The BJP’s defence of recalling the acts of intolerance in the past is disingenuous. The Prime Minister in one of his rallies in Bihar mentioned the gruesome pogrom against the Sikhs in 1984 as a means to corner those who are protesting the growing intolerance of today. His opponents fell to the bait of recalling the genocide in Gujarat in 2002. This form of competitive communalism is hardly the sign of a mature nation. All acts of intolerance in the past are emphatically condemnable. But, what happened in the past, on either side of the political spectrum, cannot become a reason to condone what is happening today.
Moreover, automatically and arrogantly dismissing the returning of awards by a host of eminent writers, scholars, scientists and artist cutting across regions and languages, as an act of political partisanship —as the BJP is doing — is extremely short-sighted. Many of these intellectuals have not been averse to the BJP, and not all are pro-Congress. Collectively, they reflect not so much a political animus as a genuine cry of anguish at the verifiable erosion of the space for dialogue and dissent. Nor is the artifice of blaming only the state governments credible. Of course, law and order is the responsibility of state governments, and the government of Akhilesh Yadav, for instance, must bear some of the responsibility for the Dadri lynching. But it is equally a fact that the lumpen religious fanatics emboldened by the BJP and the Rashtriya Swayamsevak Sangh represent a pan-Indian phenomenon.

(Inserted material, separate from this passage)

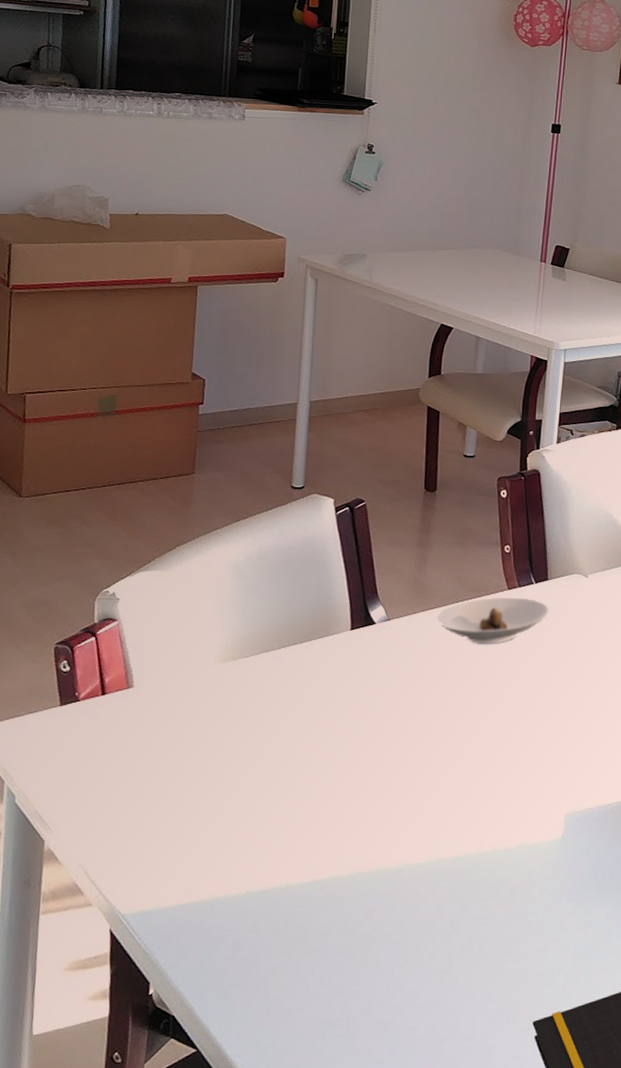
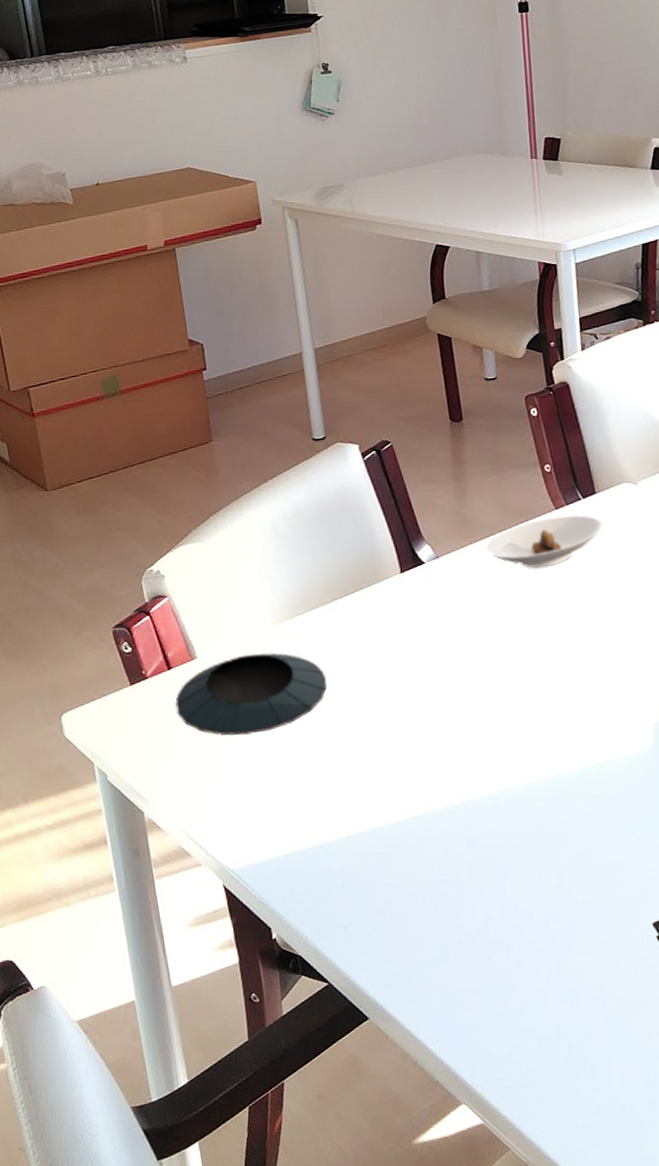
saucer: none [101,690,258,773] -> present [175,653,327,736]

States must try to prevent them from taking the law in their own hands, but the BJP too must do more to rein them in.
As a proud Hindu, for me the most distressing thing is that these fanatics claim to act and speak for Hindus. The militant, intolerant and illiterate Hinduism that such forces represent is a blot on the refined, eclectic, tolerant and sophisticated philosophical foundations of Hinduism. Hinduism was and will remain, in its true sense, a dialogic religion. This can be seen in the Upanishads, where even a shishya or pupil had the right to question the guru. Those who are seeking to reduce the grand legacy of Hinduism to intolerant hate and violence would do well to remember that Shankaracharya, arguably one of the world’s greatest philosophers, revived Hinduism in the 8th century AD, not by lynching or killing his opponents or throwing ink on their faces, but by a series of shastrarths or cerebrally persuasive arguments conducted across the length and breadth of Bharat.

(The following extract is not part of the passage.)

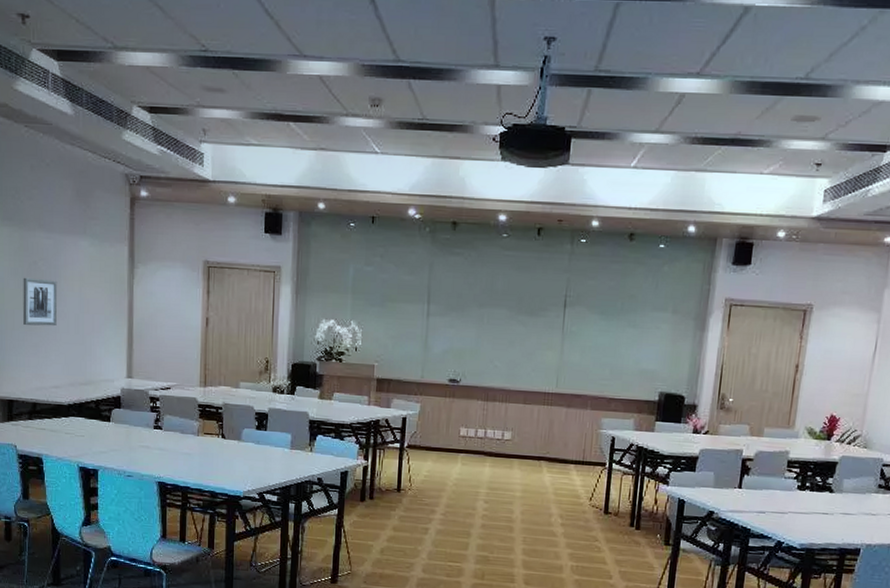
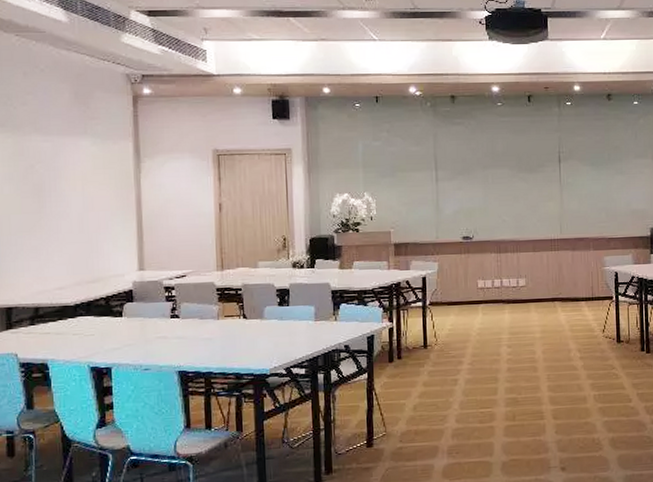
wall art: present [23,277,58,327] -> none [19,181,59,230]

When those who rule stop listening to the people, one can be sure that “bure din” are ahead. When those in power begin to dismiss anything they don’t like as partisan, motivated, unrepresentative and irrelevant, one can be sure that the spirit of democracy is in danger. When those who run governments begin to believe that the nation should only mirror what they believe is right, the plural and composite fabric of India is in danger. The debate on intolerance will not go away just because the government can organise counter-demonstrations by its loyalists. The debate will cease when they begin to understand that in a country like India, good governance and religious and social harmony are essentially two sides of the same coin.